**YOUR INSTRUCTIONS**
Please answer these questions using the discussion thread about Xorg below:
1. What introduction does sprash say invalidates the major arguments in the linked talk?
2. What kind of security does exceptione say Xorg makes impossible?
3. Through what are the access control hooks provided, according to sprash?
Top of EXTRACTED TEXT
Might be a stupid question, but what's wrong with Xorg?

I know that it wasn't originally conceived to do what it does today, but I've never had any problem using it, and when I tried Wayland I didn't notice any difference whatsoever.

Is it just that it's a pain to write apps for it..?

the_why_of_y 4 days ago | parent | next [-]

The real story behind Wayland and X, Linux.conf.au 2013

https://www.youtube.com/watch?v=GWQh_DmDLKQ

https://people.freedesktop.org/~daniels/lca2013-wayland-x11....

sprash 4 days ago | parent | next [-]

All the major arguments in that decades old talk are invalidated with the introduction of DRI3.

altern8 4 days ago | parent | prev [-]

Oh, nice--thank you!

exceptione 4 days ago | parent | prev | next [-]

Good question.

It makes sand-boxing security impossible. The moment a process has access to the Xorg socket, it has access to everything. It is weird that this oftentimes misses from the discussion though.

altern8 4 days ago | parent [-]

Can't this aspect be improved, vs. switching to something else?

sprash 4 days ago | parent | next [-]

It is already possible today. There are access control hooks provided via XACE. Nobody uses them because the attack scenario is basically non-existent. If you run untrusted malicious apps having full access to your home directory you have big problems anyways. Not giving them access to e.g. the screen coordinates of their windows won't help you much then.

redeeman 4 days ago | parent [-]

which is exactly why you often dont give your sandboxed applications full access to your home directory :)
Bottom of EXTRACTED TEXT
Top of RECORDS PROVIDED
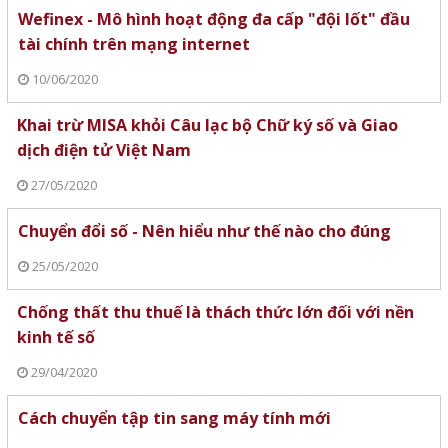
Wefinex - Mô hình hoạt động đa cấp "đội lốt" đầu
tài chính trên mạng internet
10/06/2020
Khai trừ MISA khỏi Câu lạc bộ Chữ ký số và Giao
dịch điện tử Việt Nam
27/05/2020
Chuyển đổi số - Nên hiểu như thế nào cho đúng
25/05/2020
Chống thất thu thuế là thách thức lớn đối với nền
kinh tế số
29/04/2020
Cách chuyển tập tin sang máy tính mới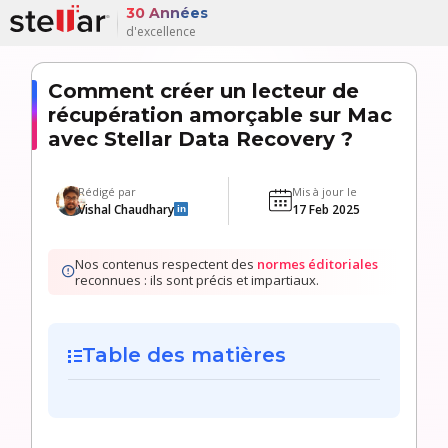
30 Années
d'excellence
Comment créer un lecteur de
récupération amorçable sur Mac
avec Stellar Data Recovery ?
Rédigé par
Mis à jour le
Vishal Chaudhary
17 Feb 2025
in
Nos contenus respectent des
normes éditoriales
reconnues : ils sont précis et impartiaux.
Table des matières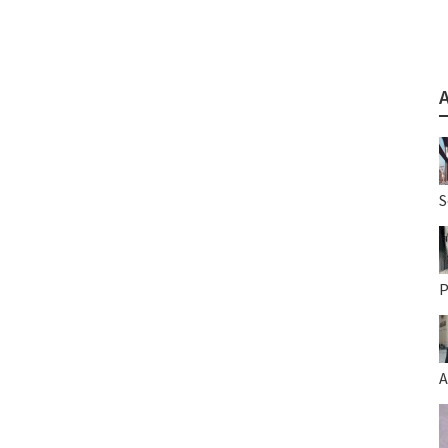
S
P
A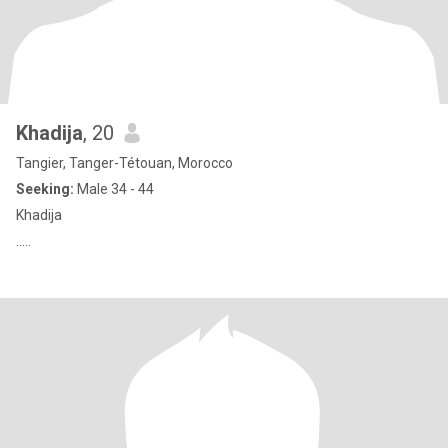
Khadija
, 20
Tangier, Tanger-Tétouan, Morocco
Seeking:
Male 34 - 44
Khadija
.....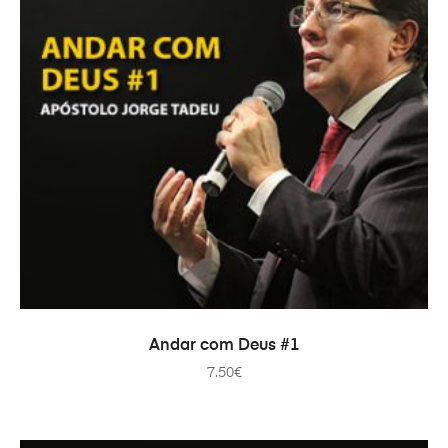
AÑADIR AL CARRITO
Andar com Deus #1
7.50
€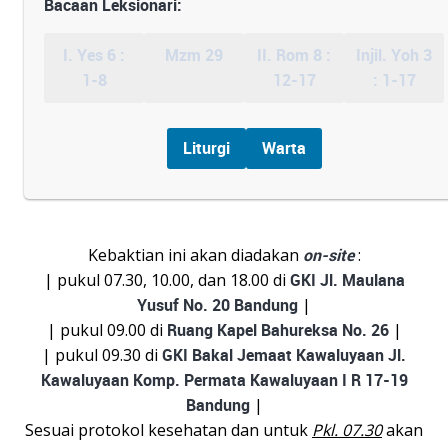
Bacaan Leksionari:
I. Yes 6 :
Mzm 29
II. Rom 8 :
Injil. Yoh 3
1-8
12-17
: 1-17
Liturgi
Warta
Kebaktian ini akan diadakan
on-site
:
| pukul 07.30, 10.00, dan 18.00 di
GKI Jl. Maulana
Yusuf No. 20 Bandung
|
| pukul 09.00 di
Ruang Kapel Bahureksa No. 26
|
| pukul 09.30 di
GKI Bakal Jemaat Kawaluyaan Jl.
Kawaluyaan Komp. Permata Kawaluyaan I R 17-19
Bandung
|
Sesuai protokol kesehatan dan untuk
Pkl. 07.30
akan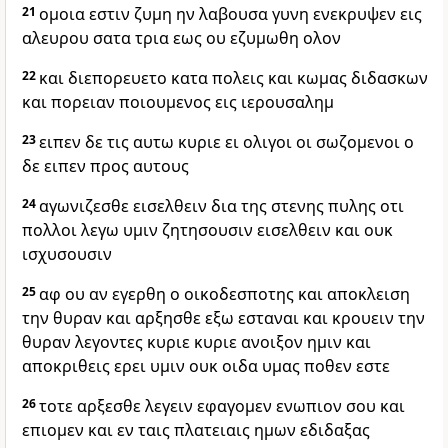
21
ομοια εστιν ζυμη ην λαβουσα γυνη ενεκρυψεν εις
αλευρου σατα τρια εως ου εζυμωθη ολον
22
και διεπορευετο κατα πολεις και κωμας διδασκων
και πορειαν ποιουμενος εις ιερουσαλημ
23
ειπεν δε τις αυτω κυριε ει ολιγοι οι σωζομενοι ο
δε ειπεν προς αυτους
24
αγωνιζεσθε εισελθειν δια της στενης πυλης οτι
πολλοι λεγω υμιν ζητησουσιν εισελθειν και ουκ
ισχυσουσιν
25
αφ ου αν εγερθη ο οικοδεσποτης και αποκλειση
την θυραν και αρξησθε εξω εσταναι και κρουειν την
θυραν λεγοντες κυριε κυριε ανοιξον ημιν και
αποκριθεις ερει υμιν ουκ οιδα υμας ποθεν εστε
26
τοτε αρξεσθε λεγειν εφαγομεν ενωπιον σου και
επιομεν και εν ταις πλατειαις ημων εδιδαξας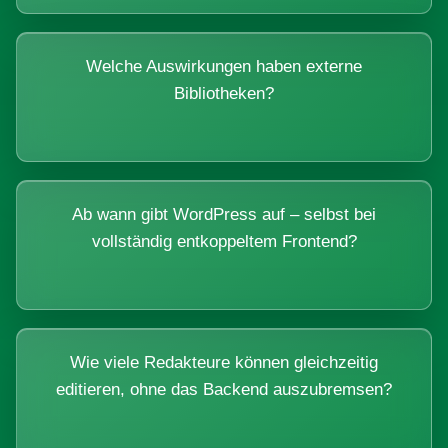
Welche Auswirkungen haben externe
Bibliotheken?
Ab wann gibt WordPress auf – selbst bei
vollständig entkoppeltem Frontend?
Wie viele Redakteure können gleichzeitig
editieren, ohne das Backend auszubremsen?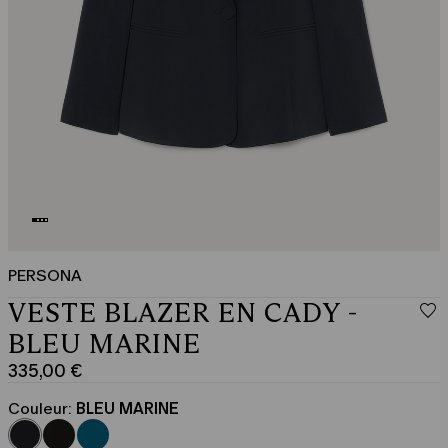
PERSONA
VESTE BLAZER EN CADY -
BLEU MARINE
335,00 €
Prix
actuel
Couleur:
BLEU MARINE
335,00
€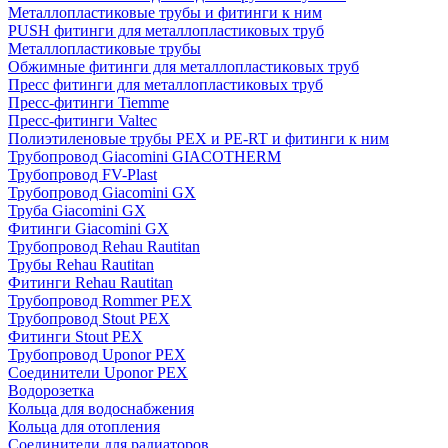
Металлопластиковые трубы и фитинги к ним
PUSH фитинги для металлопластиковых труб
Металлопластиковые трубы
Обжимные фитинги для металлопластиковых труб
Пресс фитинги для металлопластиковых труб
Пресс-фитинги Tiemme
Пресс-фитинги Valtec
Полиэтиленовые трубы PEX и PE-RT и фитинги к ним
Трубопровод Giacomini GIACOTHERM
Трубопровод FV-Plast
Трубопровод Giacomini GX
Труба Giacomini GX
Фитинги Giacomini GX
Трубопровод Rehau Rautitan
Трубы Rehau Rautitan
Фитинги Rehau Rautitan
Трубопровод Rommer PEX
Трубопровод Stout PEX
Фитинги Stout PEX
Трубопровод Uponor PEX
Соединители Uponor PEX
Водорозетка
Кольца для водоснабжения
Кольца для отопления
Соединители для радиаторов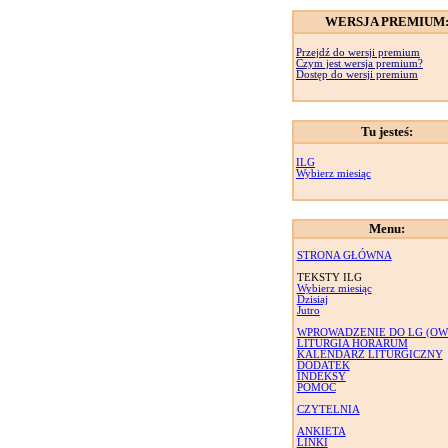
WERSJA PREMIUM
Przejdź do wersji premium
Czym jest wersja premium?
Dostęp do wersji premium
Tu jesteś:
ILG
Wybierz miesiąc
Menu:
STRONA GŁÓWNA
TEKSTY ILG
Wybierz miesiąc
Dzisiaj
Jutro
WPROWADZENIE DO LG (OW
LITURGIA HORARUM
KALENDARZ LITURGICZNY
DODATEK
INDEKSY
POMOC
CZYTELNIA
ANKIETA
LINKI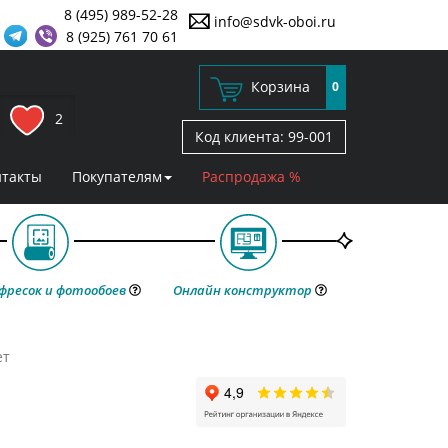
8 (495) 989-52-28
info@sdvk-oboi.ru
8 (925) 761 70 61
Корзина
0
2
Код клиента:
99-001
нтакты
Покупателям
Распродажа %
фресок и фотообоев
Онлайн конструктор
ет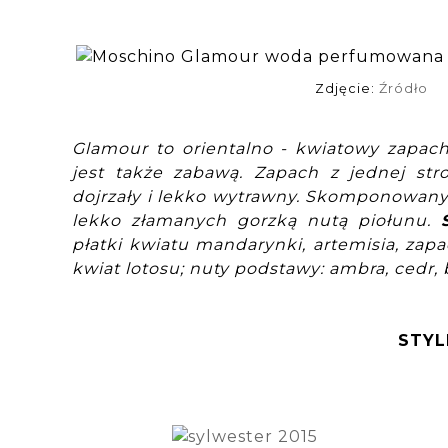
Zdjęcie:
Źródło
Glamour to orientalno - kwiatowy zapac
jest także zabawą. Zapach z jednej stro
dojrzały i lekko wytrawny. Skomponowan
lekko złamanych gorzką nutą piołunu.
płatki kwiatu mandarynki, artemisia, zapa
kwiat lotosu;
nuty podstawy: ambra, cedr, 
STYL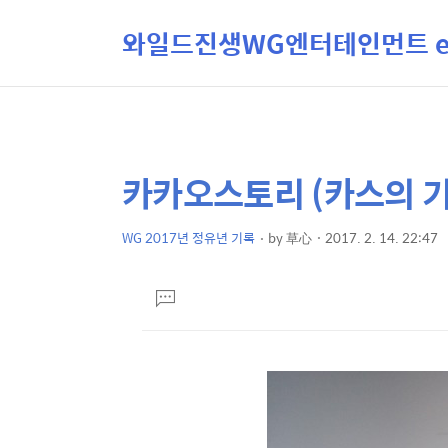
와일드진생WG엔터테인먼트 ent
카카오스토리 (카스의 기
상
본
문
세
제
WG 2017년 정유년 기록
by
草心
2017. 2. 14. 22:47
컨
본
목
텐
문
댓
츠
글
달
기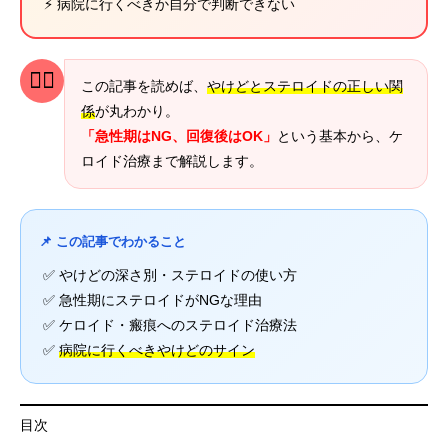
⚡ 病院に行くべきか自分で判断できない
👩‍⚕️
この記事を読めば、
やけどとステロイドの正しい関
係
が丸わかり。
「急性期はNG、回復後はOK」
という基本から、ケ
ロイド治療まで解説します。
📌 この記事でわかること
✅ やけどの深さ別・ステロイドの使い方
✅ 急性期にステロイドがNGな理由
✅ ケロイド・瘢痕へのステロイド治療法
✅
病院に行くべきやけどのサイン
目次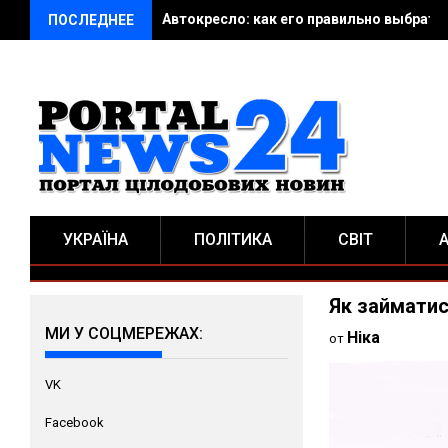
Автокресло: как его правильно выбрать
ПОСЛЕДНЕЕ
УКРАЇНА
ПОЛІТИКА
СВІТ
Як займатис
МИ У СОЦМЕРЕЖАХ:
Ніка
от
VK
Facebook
Bottom of RECORDS PROVIDED
**YOUR SOLUTION**
1. DRI3
2. Sand-boxing security
3. XACE